> [実施課題]:
LTspice のステートマシン記述に関する文章から、「cとお名前が降られているノー」という語句を含む箇所で始まり「かも知れんな。今さら遅いか。」で終わる部分を、一字一句変えずに再掲してください。

XVII(x64) (17.0.37.0)

Contraption Programming Language

LTspice XVII のHelp、以下の項目を参照すれば、LTspice XVII には「任意の」ステートマシンを記述する機能があることが分かります。

.MACHINE — Arbitrary State Machine

その説明文の中で、そのプログラミング言語を Contraption Programming Language ととなえるのだ、と高らかに宣言されております。SPICE素人老人は今の今までその存在を知らんかったデス。

「言語」とは言ってますが、以下の5つばかりのSPICEコマンドを使って「アナログ入出力可能な状態機械」を記述するものです。

    • .mach[ine]
    • .state
    • .rule
    • .output
    • .endmach[ine]

.machと .endmachの間に .state、.rule、.output の3つのコマンドを使ってステートマシンを記述するので、実質のコマンドは3つだけです。.stateで状態機械のステート名とステートの値、.ruleでステート遷移とその条件、.outputで出力を定義という感じです。素直な感じよ。

Helpファイルには実例が2つほど書かれていたのですが、フルテキストな記述でイマイチLTspiceの回路図エディタ的には「映えない」です。そういうことで、2番目のExample、divide by 2 example を回路図+Contraption Programming Languageで書き直してみましたぞ。こんな感じ。ExampleStateMachineCircuit

 

LTspice内部の「言語」なので、必要に応じてノードの電圧をV(ノード名)みたいな形で参照できるようになってます。出力ノードにはテキトーに抵抗やらコンデンサやらつけて所望の特性になるように塩梅してね、という感じです。知らんけど。

上記のContraption Programming Language記述だと、どんなステートマシン(状態機械)なんだか、お惚け老人の弱った頭脳には把握しずらい、ということで拙い状態遷移図など描いてみましたぞ。こんな感じでよかですか?

stateMachine

 

cとお名前が降られているノードはリセット(クリア)信号なので、どの状態にいてもS0aに戻ります。「通常の」状態遷移は太線のところね。

LTspiceにシミュレーションしてもらった結果が以下に。ExampleStateMachineWaveForm

確かにステートマシンしているみたい。ああ、これ使えば以前こさえたビヘイビアなモデルなどもっと簡単に書けたかも知れんな。今さら遅いか。

> [提供データ]:
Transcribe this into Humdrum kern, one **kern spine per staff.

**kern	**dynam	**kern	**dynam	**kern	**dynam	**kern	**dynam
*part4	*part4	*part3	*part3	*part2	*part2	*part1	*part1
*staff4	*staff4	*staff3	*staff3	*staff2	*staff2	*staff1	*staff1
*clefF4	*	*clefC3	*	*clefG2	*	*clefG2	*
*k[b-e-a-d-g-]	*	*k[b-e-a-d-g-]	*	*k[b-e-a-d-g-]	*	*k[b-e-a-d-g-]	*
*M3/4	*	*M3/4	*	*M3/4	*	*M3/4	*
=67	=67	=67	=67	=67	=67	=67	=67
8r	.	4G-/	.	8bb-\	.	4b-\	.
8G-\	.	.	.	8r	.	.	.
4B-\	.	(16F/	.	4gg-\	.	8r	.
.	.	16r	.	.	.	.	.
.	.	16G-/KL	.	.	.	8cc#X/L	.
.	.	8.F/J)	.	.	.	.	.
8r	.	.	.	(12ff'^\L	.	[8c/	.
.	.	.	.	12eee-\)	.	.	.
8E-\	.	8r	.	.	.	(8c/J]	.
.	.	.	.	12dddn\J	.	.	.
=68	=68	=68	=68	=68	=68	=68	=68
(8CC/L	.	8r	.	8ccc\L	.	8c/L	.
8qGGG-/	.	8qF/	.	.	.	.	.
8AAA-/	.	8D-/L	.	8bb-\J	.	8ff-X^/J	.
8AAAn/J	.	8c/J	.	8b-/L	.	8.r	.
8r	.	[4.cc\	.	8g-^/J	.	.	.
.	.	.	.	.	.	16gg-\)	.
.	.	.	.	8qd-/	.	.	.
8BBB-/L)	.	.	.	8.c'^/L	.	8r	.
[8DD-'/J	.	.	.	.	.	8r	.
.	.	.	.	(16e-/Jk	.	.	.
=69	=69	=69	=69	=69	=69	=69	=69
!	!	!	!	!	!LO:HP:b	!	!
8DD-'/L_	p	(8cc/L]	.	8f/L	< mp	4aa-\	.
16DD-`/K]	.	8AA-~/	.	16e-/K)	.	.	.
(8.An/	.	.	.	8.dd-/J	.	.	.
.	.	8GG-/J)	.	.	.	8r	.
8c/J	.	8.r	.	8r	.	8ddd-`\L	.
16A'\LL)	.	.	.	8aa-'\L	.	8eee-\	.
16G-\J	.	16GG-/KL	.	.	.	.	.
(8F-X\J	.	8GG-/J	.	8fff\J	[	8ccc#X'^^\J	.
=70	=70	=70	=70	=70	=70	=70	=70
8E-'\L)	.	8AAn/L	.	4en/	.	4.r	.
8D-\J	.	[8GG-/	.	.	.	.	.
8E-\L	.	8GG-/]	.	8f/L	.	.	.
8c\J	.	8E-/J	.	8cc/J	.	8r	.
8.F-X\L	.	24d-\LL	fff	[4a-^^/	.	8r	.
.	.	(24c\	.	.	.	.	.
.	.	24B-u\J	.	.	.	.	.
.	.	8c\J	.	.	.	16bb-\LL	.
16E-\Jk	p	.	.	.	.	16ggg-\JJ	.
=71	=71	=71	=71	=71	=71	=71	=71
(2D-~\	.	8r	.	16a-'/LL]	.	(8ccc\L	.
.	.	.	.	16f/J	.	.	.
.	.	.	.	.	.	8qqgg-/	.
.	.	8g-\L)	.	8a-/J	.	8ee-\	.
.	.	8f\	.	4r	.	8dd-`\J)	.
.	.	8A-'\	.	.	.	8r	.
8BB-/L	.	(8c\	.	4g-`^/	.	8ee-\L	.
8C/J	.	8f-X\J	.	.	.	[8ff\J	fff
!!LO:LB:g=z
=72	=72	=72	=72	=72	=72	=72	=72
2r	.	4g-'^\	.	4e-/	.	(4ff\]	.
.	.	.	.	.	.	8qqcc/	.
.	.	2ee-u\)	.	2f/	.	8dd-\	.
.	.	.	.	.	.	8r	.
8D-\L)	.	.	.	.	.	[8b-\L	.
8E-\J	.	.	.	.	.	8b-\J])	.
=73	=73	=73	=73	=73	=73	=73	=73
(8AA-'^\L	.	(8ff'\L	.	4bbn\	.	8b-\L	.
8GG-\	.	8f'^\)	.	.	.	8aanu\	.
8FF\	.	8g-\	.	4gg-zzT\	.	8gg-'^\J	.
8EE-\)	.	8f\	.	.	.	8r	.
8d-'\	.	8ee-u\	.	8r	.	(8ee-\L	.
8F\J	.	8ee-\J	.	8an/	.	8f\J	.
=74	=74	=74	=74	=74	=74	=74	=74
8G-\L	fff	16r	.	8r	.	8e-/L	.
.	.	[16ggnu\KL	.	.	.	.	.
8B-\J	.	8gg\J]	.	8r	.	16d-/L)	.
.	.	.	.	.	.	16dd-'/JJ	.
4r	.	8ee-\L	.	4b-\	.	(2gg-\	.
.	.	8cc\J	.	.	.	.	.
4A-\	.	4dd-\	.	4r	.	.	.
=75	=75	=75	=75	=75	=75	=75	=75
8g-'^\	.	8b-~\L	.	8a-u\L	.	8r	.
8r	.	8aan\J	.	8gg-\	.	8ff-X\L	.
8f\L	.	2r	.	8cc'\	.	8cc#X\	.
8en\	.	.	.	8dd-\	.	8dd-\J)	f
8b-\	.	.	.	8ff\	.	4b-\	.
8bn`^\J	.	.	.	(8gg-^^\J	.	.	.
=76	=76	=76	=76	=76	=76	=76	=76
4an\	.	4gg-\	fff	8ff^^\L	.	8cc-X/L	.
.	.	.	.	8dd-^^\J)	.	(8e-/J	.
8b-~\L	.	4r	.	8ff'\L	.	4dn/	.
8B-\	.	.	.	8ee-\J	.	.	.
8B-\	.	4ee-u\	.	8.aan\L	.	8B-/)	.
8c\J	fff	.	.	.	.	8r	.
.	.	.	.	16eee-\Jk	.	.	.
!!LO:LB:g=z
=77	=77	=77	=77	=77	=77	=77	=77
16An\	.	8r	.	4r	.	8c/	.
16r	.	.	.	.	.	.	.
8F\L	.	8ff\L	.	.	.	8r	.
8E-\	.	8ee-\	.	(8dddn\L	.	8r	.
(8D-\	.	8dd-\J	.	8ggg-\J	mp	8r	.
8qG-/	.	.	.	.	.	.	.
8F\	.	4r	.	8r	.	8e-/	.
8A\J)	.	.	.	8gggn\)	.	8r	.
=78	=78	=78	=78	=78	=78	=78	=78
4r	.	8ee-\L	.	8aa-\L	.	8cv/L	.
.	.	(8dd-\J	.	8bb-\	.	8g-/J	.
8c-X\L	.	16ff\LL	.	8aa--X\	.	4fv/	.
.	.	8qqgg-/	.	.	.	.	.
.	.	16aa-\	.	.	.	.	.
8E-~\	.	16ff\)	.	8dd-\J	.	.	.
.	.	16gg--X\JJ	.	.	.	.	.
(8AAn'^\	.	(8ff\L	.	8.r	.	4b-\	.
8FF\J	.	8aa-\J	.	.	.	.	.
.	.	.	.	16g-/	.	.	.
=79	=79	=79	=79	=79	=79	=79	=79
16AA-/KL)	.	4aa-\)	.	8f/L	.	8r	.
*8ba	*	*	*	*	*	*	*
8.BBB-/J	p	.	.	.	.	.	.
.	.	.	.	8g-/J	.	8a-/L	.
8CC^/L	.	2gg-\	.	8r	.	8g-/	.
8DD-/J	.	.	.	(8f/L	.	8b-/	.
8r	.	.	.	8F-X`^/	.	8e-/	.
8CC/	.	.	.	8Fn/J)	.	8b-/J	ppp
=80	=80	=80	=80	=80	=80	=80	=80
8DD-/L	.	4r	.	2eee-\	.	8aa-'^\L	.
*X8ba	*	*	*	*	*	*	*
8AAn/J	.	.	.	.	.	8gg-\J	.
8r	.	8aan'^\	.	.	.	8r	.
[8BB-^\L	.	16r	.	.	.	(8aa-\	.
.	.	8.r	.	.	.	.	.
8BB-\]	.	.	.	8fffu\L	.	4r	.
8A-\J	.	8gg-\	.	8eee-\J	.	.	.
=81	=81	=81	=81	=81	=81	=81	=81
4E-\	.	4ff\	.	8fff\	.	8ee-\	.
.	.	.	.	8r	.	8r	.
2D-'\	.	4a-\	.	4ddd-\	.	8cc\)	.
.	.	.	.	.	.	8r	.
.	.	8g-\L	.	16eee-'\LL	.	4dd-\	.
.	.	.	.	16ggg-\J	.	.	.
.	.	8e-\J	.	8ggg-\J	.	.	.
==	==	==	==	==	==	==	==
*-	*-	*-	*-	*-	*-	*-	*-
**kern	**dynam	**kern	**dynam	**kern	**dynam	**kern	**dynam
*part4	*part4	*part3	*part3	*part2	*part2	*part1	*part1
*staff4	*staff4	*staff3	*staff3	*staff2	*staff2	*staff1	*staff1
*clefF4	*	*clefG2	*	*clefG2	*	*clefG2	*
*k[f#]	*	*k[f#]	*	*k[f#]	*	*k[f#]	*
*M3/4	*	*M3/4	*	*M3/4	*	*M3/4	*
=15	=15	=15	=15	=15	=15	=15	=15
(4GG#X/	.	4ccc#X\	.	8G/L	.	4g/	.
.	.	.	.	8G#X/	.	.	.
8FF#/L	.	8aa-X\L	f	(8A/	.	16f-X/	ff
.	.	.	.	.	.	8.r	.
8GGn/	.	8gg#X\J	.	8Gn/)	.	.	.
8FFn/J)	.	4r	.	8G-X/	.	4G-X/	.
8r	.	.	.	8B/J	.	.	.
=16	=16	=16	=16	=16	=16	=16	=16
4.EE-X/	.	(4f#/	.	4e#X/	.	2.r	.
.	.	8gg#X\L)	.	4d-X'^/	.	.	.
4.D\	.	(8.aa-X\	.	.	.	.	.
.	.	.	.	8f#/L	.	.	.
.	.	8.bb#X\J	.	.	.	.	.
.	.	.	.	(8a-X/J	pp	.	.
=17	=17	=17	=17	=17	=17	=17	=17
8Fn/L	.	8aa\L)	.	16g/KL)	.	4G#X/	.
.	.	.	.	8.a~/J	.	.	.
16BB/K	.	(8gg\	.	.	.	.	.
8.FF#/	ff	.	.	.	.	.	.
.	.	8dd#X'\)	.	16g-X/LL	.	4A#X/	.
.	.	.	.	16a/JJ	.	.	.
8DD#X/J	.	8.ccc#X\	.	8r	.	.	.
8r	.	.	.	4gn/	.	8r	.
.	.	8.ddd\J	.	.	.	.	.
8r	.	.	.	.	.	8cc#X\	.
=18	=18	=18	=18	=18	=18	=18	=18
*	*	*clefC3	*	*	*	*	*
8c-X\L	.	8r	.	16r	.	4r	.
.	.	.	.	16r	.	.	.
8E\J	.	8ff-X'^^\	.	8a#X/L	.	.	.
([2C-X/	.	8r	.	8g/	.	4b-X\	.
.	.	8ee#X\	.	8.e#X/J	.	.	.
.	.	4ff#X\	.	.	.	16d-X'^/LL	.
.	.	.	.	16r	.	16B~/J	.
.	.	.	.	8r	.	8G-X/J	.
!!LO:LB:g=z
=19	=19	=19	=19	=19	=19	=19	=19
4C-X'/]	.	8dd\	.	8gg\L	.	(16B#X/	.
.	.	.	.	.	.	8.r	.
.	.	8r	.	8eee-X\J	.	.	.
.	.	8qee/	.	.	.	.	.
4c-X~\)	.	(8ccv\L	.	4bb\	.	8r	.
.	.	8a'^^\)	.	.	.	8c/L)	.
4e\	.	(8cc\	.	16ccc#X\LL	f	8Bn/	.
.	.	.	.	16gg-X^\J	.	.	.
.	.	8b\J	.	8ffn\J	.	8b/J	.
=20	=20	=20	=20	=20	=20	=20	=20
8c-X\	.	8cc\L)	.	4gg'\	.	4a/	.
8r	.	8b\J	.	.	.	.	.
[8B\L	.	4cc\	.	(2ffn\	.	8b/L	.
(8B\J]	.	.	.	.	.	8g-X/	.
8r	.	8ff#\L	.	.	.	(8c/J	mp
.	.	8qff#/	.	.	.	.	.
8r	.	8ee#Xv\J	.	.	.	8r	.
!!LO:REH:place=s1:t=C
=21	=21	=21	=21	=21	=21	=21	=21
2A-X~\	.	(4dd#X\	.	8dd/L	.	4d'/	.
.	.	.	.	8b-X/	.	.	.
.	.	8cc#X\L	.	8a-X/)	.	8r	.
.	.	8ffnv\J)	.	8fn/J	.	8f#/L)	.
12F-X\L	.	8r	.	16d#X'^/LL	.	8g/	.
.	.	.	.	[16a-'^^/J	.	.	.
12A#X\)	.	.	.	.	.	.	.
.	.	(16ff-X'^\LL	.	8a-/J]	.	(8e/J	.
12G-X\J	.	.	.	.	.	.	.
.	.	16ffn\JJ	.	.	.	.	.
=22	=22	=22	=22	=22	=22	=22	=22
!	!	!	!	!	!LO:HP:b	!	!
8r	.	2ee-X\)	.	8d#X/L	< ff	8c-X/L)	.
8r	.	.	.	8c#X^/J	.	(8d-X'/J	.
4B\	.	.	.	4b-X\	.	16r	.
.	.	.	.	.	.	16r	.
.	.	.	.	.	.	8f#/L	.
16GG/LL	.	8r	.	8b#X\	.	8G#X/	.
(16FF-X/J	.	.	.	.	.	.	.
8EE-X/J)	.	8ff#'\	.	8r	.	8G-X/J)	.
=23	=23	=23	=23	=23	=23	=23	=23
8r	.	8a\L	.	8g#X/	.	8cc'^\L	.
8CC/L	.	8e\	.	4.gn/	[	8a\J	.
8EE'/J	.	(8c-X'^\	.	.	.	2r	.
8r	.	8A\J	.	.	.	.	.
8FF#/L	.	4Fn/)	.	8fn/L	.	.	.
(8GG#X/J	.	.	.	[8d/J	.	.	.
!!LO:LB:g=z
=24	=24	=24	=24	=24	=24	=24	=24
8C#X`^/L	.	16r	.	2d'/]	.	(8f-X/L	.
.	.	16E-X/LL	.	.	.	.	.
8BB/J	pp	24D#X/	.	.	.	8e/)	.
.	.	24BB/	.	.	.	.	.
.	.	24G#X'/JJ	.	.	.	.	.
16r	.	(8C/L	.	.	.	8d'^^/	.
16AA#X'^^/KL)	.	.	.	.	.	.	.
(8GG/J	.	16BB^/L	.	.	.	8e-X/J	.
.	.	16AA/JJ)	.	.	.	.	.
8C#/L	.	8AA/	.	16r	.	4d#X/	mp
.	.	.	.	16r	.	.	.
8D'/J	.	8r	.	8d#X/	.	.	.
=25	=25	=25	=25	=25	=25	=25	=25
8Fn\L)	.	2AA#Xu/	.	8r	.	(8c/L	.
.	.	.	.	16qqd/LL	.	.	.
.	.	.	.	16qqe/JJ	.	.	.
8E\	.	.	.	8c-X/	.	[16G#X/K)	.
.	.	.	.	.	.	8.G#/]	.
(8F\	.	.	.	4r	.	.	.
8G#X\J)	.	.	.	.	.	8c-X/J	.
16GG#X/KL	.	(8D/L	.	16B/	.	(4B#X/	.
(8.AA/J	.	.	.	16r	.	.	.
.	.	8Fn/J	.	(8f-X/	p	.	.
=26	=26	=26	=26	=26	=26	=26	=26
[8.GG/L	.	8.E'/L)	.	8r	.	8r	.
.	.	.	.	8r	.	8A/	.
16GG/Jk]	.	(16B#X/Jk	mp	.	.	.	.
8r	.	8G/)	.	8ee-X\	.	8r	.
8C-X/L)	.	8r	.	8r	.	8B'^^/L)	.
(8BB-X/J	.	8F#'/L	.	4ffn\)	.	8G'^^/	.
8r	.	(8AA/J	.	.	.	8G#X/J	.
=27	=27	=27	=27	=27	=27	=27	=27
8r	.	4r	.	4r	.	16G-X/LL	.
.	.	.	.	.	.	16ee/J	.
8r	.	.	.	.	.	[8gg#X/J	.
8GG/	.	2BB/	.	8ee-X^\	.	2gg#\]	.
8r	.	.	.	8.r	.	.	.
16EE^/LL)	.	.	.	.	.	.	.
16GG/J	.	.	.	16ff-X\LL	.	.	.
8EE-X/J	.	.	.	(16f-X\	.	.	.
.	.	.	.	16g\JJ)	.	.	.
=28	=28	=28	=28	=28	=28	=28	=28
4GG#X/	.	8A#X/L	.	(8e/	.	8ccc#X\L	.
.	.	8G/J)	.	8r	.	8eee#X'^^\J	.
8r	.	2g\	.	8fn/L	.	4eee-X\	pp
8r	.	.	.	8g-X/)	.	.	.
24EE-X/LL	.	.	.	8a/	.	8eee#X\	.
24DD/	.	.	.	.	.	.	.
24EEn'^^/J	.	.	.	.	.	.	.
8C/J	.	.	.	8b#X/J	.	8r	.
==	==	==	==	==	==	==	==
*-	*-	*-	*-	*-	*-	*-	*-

> [演習解答]:
cとお名前が降られているノードはリセット(クリア)信号なので、どの状態にいてもS0aに戻ります。「通常の」状態遷移は太線のところね。

LTspiceにシミュレーションしてもらった結果が以下に。ExampleStateMachineWaveForm

確かにステートマシンしているみたい。ああ、これ使えば以前こさえたビヘイビアなモデルなどもっと簡単に書けたかも知れんな。今さら遅いか。